New Delhi, Mar 2: A parliamentary committee has endorsed the government's decision not to treat "marital rape" as a sexual offence in the recently-promulgated anti-rape ordinance, agreeing that it could destroy the institution of marriage. However, the panel was silent on rape in live-in relationships, with many members of the view that treating it differently from other sexual offences was not possible in the absence of a law recognizing live-in arrangements.
Justifying the panel's recommendation to keep "marital rape" out of the purview of anti-rape laws, chairman of the standing committee on home affairs M Venkaiah Naidu said that leaving scope for the wife to accuse her husband of rape "has the potential of destroying the institution of marriage".
"In India, for ages, the family system has evolved ... Family is able to resolve the (marital) problems and there is also a provision under the law for cruelty against women, It was, therefore, felt that if marital rape is brought under the law, the entire family system will be under great stress and the committee may perhaps be doing more injustice," the parliamentary panel examining the Criminal Law (Amendment) Bill, 2012, said in its report tabled on Friday.
Though some members of the panel like Raja (CPI) and Prasanta Chatterjee (CPI(M)), both of whom put in a dissent note, besides Kanimozhi (DMK) had insisted on some room for the wife to take up the issue of marital rape, arguing that consent in marriage was not "forever", the majority view was that if a wife was aggrieved, there were other means for her to move court.

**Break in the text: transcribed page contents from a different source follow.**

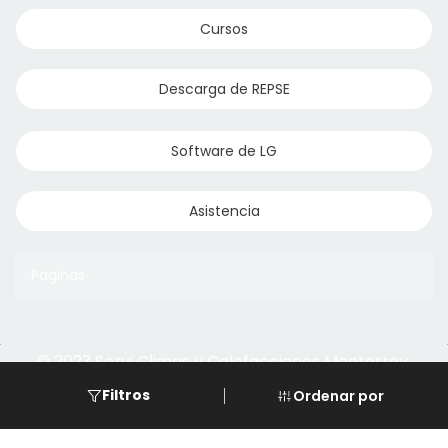
Cursos
Descarga de REPSE
Software de LG
Asistencia
Paginas
© 2023 Servi Climas y Calefacciones Monterrey
Aqua Aero
Powered by Climasmonterrey.com
Filtros
Ordenar por
Ice Frost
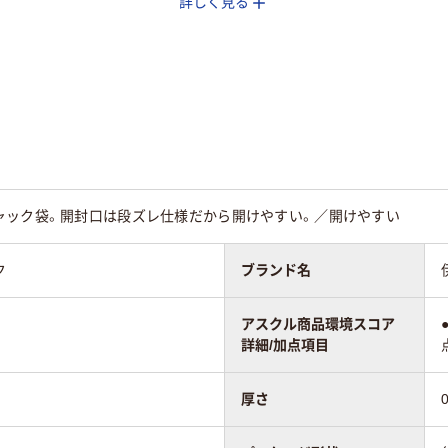
詳しく見る
240mm×170mm×0.0
240mm×170mm×0.
mm
4mm
4mm
り（吊しひもな
袋入り（吊しひもな
袋入り（吊しひもな
し）
し）
PE（ツルツルタイ
LDPE（ツルツルタイ
LDPE（ツルツルタイ
プ）
プ）
ャック袋。開封口は段ズレ仕様だから開けやすい。／開けやすい
25
ク
ブランド名
アスクル商品環境スコア
詳細/加点項目
厚さ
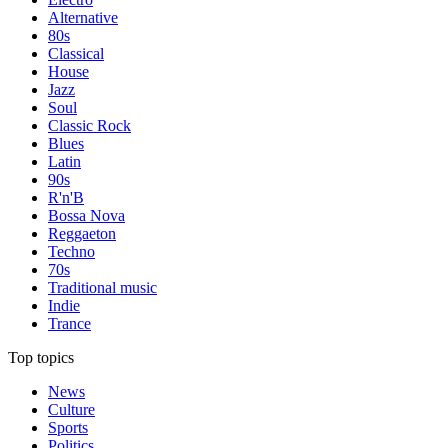
Alternative
80s
Classical
House
Jazz
Soul
Classic Rock
Blues
Latin
90s
R'n'B
Bossa Nova
Reggaeton
Techno
70s
Traditional music
Indie
Trance
Top topics
News
Culture
Sports
Politics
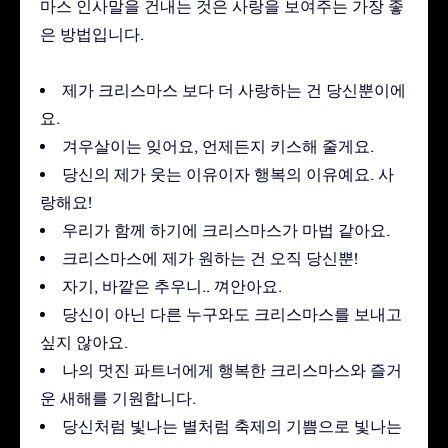
마스 인사말을 건내는 것은 사랑을 보여주는 가장 좋
은 방법입니다.
제가 크리스마스 보다 더 사랑하는 건 당신뿐이에
요.
겨우살이는 잊어요, 언제든지 키스해 줄게요.
당신의 제가 웃는 이유이자 행복의 이유예요. 사
랑해요!
우리가 함께 하기에 크리스마스가 마법 같아요.
크리스마스에 제가 원하는 건 오직 당신뿐!
자기, 바깥은 추우니.. 껴안아요.
당신이 아닌 다른 누구와도 크리스마스를 보내고
싶지 않아요.
나의 멋진 파트너에게 행복한 크리스마스와 즐거
운 새해를 기원합니다.
당신처럼 빛나는 별처럼 축제의 기쁨으로 빛나는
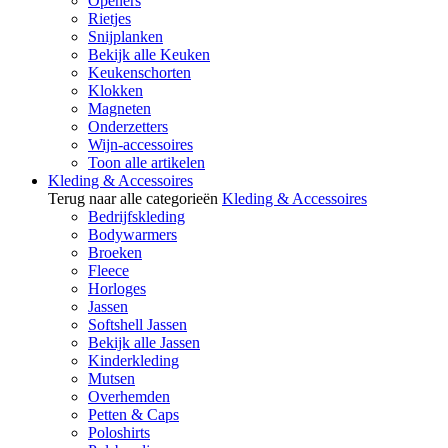
Openers
Rietjes
Snijplanken
Bekijk alle Keuken
Keukenschorten
Klokken
Magneten
Onderzetters
Wijn-accessoires
Toon alle artikelen
Kleding & Accessoires
Terug naar alle categorieën
Kleding & Accessoires
Bedrijfskleding
Bodywarmers
Broeken
Fleece
Horloges
Jassen
Softshell Jassen
Bekijk alle Jassen
Kinderkleding
Mutsen
Overhemden
Petten & Caps
Poloshirts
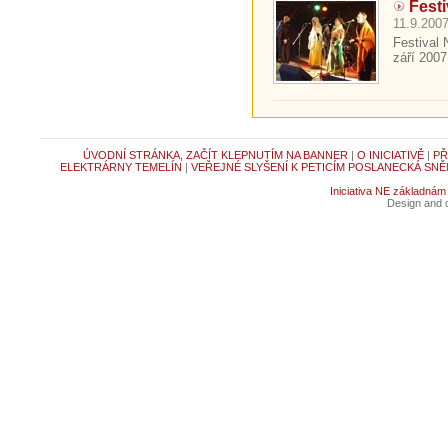
Fest
11.9.2007
Festival 
září 2007.
ÚVODNÍ STRÁNKA, ZAČÍT KLEPNUTÍM NA BANNER
|
O INICIATIVĚ
|
PŘ
ELEKTRÁRNY TEMELÍN
|
VEŘEJNÉ SLYŠENÍ K PETICÍM POSLANECKÁ SNĚ
Iniciativa NE základnám
Design and c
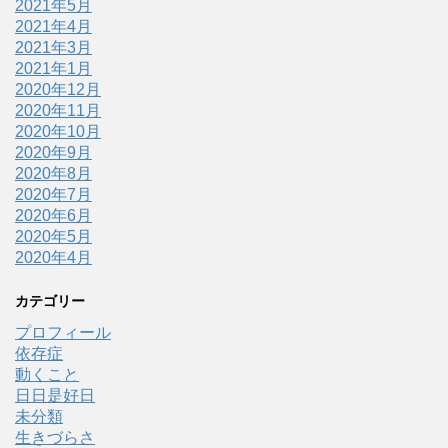
2021年5月
2021年4月
2021年3月
2021年1月
2020年12月
2020年11月
2020年10月
2020年9月
2020年8月
2020年7月
2020年6月
2020年5月
2020年4月
カテゴリー
プロフィール
依存症
動くこと
日日是好日
未分類
生きづらさ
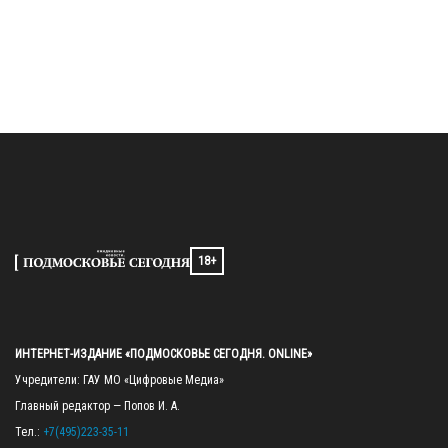
18+
ИНТЕРНЕТ-ИЗДАНИЕ «ПОДМОСКОВЬЕ СЕГОДНЯ. ONLINE»
Учредители: ГАУ МО «Цифровые Медиа»

Главный редактор — Попов И. А.

Тел.: 
+7(495)223-35-11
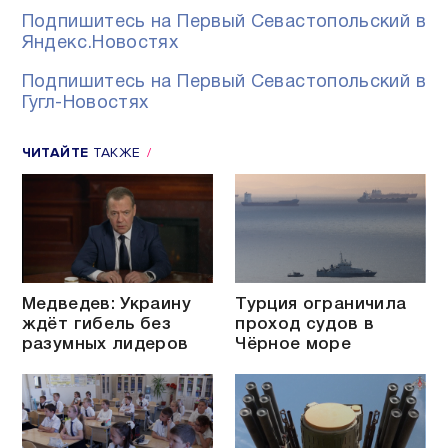
Подпишитесь на Первый Севастопольский в
Яндекс.Новостях
Подпишитесь на Первый Севастопольский в
Гугл-Новостях
ЧИТАЙТЕ
ТАКЖЕ
Медведев: Украину
Турция ограничила
ждёт гибель без
проход судов в
разумных лидеров
Чёрное море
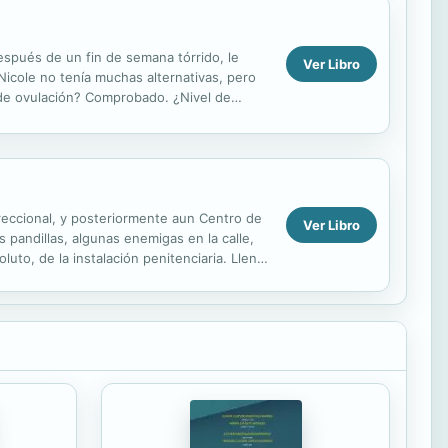
espués de un fin de semana tórrido, le
Ver Libro
 Nicole no tenía muchas alternativas, pero
o de ovulación? Comprobado. ¿Nivel de
reccional, y posteriormente aun Centro de
Ver Libro
 pandillas, algunas enemigas en la calle,
uto, de la instalación penitenciaria. Llena
.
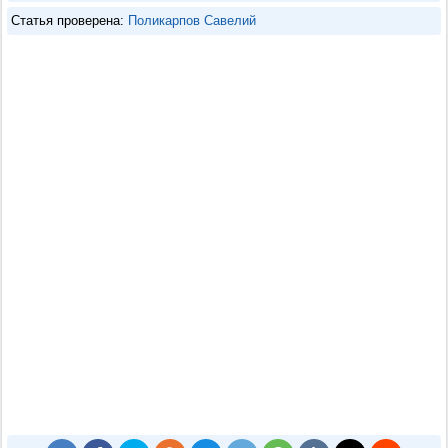
Статья проверена:
Поликарпов Савелий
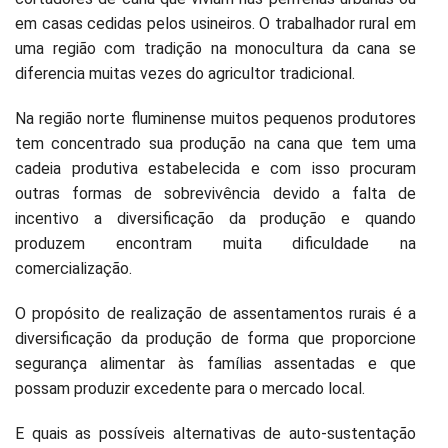
em casas cedidas pelos usineiros. O trabalhador rural em
uma região com tradição na monocultura da cana se
diferencia muitas vezes do agricultor tradicional.
Na região norte fluminense muitos pequenos produtores
tem concentrado sua produção na cana que tem uma
cadeia produtiva estabelecida e com isso procuram
outras formas de sobrevivência devido a falta de
incentivo a diversificação da produção e quando
produzem encontram muita dificuldade na
comercialização.
O propósito de realização de assentamentos rurais é a
diversificação da produção de forma que proporcione
segurança alimentar às famílias assentadas e que
possam produzir excedente para o mercado local.
E quais as possíveis alternativas de auto-sustentação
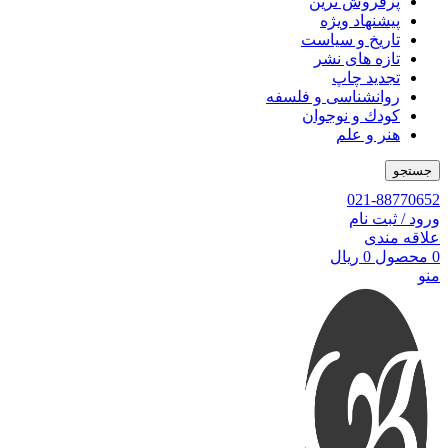
پرفروش ترین
پیشنهاد ویژه
تاریخ و سیاست
تازه های نشر
تجدید چاپ
روانشناسی و فلسفه
کودك و نوجوان
هنر و علم
جستجو
021-88770652
ورود / ثبت نام
علاقه مندی
0
محصول
0
ریال
منو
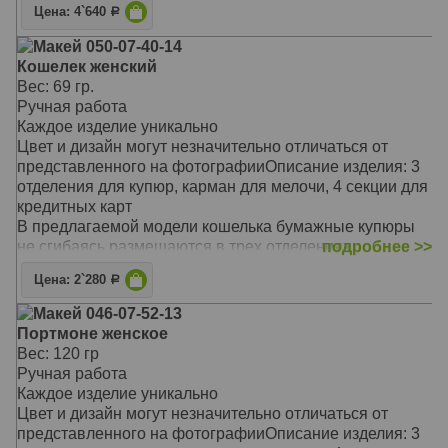
Материал: натуральная кожа
Цена: 4`640
Р
Предусмотрено отделение на молнии для мелочи,
Цвет: коричневый
секции для кредитных карт
Макей 050-07-40-14
Тип: прямой
Кошелек застегивается на кнопку
Кошелек женский
Размер: 100*206 мм
Такой незаменимый аксессуар отличается не только
Вес: 69 гр.
своей надежностью и долговечностью
Ручная работа
Предлагаемая модель очаровывает своей
Каждое изделие уникально
оригинальностью, неповторимым сочетанием цветов и
Цвет и дизайн могут незначительно отличаться от
фактур
представленного на фотографииОписание изделия: 3
Он станет замечательным подарком для стильной
отделения для купюр, карман для мелочи, 4 секции для
женщины, выгодно подчеркнет вашу
кредитных карт
индивидуальность и стиль
В предлагаемой модели кошелька бумажные купюры
Материал: натуральная кожа
не сгибаясь размещаются в трех отделениях
подробнее >>
Цвет: цветной
Предусмотрено отделение на молнии для мелочи, а так
Тип: прямой
Цена: 2`280
Р
же секции для кредитных карт
Размер: 19,7 х 10 см
Кошелек застегивается на скрытую кнопку
Макей 046-07-52-13
Такой незаменимый аксессуар отличается не только
Портмоне женское
своей надежностью и долговечностью
Вес: 120 гр
Предлагаемая модель не оставит вас равнодушным
Ручная работа
Ее главная изюминка - интересное сочетание цветов и
Каждое изделие уникально
фактур кожи
Цвет и дизайн могут незначительно отличаться от
Он станет замечательным подарком для стильной
представленного на фотографииОписание изделия: 3
женщины, выгодно подчеркнет вашу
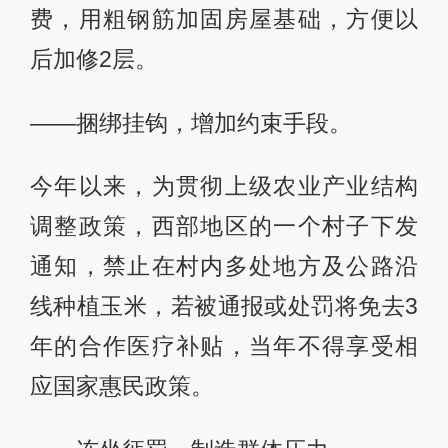
费，用粗钢筋加固房屋基础，方便以
后加修2层。
——捆绑挂钩，增加约束手段。
今年以来，为贯彻上级农业产业结构
调整政策，西部地区的一个村子下发
通知，禁止在村内多处地方及公路沿
线种植玉米，若被通报或处罚将免去3
年的合作医疗补贴，当年不得享受相
应国家惠民政策。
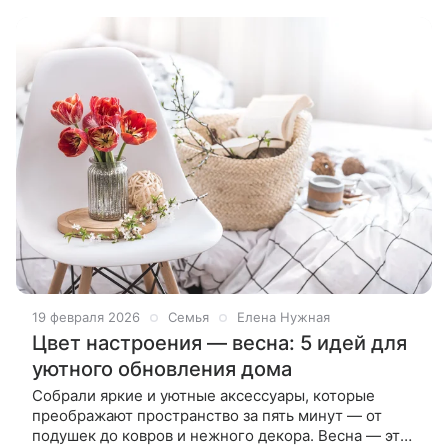
19 февраля 2026
Семья
Елена Нужная
Цвет настроения — весна: 5 идей для
уютного обновления дома
Собрали яркие и уютные аксессуары, которые
преображают пространство за пять минут — от
подушек до ковров и нежного декора. Весна — это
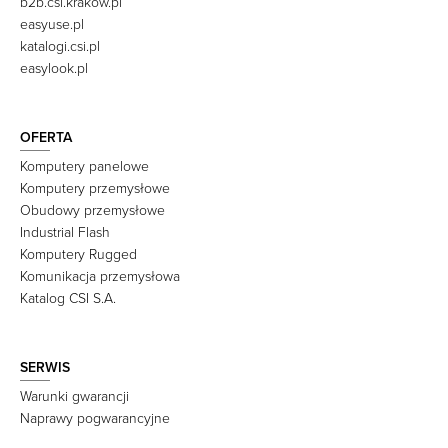
b2b.csi.krakow.pl
easyuse.pl
katalogi.csi.pl
easylook.pl
OFERTA
Komputery panelowe
Komputery przemysłowe
Obudowy przemysłowe
Industrial Flash
Komputery Rugged
Komunikacja przemysłowa
Katalog CSI S.A.
SERWIS
Warunki gwarancji
Naprawy pogwarancyjne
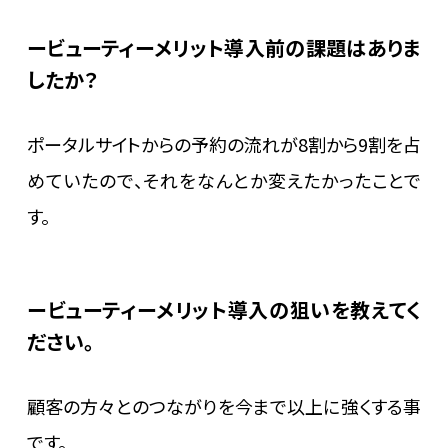
ビューティーメリット導入前の課題はありま
したか？
ポータルサイトからの予約の流れが8割から9割を占
めていたので、それをなんとか変えたかったことで
す。
ビューティーメリット導入の狙いを教えてく
ださい。
顧客の方々とのつながりを今まで以上に強くする事
です。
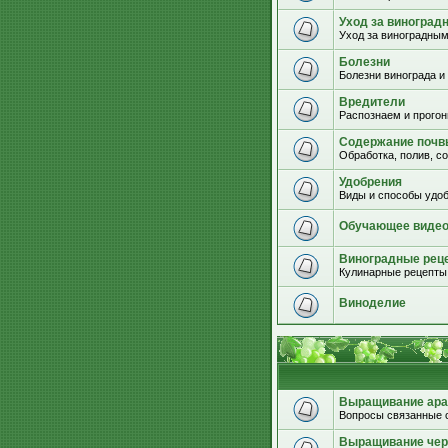
Уход за виноград
Уход за виноградным
Болезни
Болезни винограда и
Вредители
Распознаем и прогон
Содержание почвы
Обработка, полив, с
Удобрения
Виды и способы удоб
Обучающее виде
Виноградные рец
Кулинарные рецепты 
Виноделие
Выращивание ара
Вопросы связанные 
Выращивание че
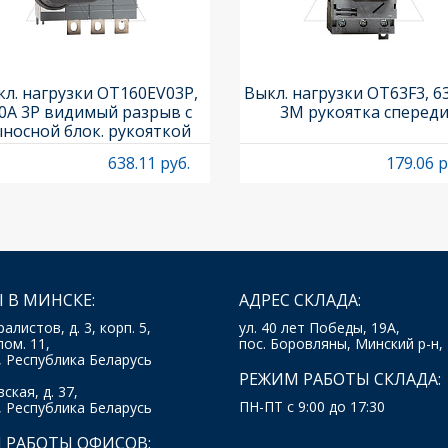
л. нагрузки OT160EV03P,
Выкл. нагрузки OT63F3, 6
0A 3P видимый разрыв с
3M рукоятка сперед
носной блок. рукояткой
HB65J6 и осью OXP6X210
638.11 руб.
179.06 р
 В МИНСКЕ:
АДРЕС СКЛАДА:
ралистов, д. 3, корп. 5,
ул. 40 лет Победы, 19А,
пом. 11,
пос. Боровляны, Минский р-н,
, Республика Беларусь
РЕЖИМ РАБОТЫ СКЛАДА:
ская, д. 37,
ПН-ПТ с 9:00 до 17:30
, Республика Беларусь
 РАБОТЫ ОФИСОВ:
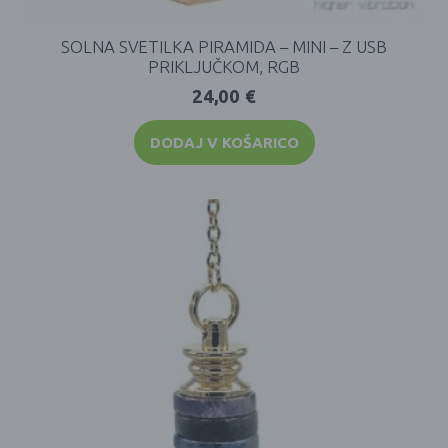
SOLNA SVETILKA PIRAMIDA – MINI – Z USB
PRIKLJUČKOM, RGB
24,00
€
DODAJ V KOŠARICO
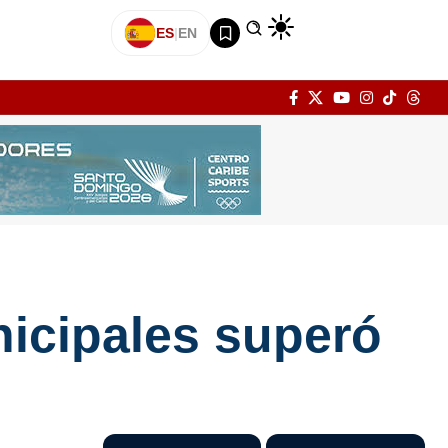
ES
|
EN
nicipales superó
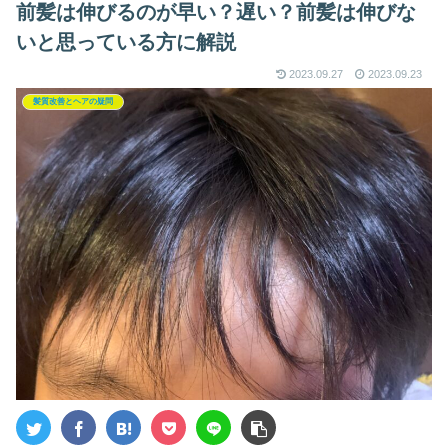
前髪は伸びるのが早い？遅い？前髪は伸びな
いと思っている方に解説
2023.09.27
2023.09.23
髪質改善とヘアの疑問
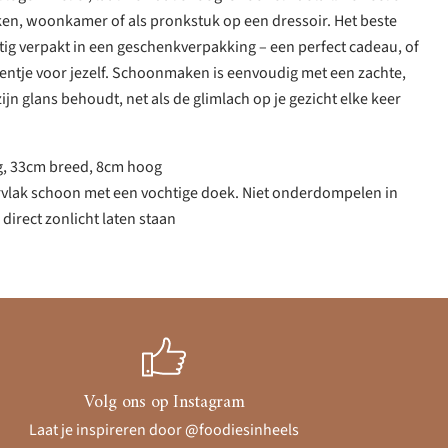
ken, woonkamer of als pronkstuk op een dressoir. Het beste
tig verpakt in een geschenkverpakking – een perfect cadeau, of
je voor jezelf. Schoonmaken is eenvoudig met een zachte,
ijn glans behoudt, net als de glimlach op je gezicht elke keer
g, 33cm breed, 8cm hoog
rvlak schoon met een vochtige doek. Niet onderdompelen in
 direct zonlicht laten staan
Volg ons op Instagram
Laat je inspireren door @foodiesinheels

The reference was apparently to laws against cruelty to women. There were some suggestions that the wife's age mentioned in Section 375 be raised from 16 to 18 years, but Union home secretary RK Singh, while appearing before the panel, warned that this would outlaw marriages in many states in one stroke.
Even though the Supreme Court has, in several judgments since 2010, ruled long-term live-in relationships as legal and on par with marriage, the government is yet to enact a law recognizing live-ins and outlining the rights of live-in partners. The home secretary had conceded before the panel that dealing with rape charges brought against a man by his live-in partner, especially where the relationship failed to culminate into marriage, was a tricky issue as sexual consent was presumably based on the promise of marriage. The standing panel steered clear of taking a stand on the suggestion it had received against considering live-in relations as rape.
The panel received as many as 90 suggestions from individuals, women's bodies and states/UTs. Incidentally, only five states and UTs — Gujarat, Mizoram, Lakshadweep, Puducherry and Dadra & Nagar Haveli — gave in their views.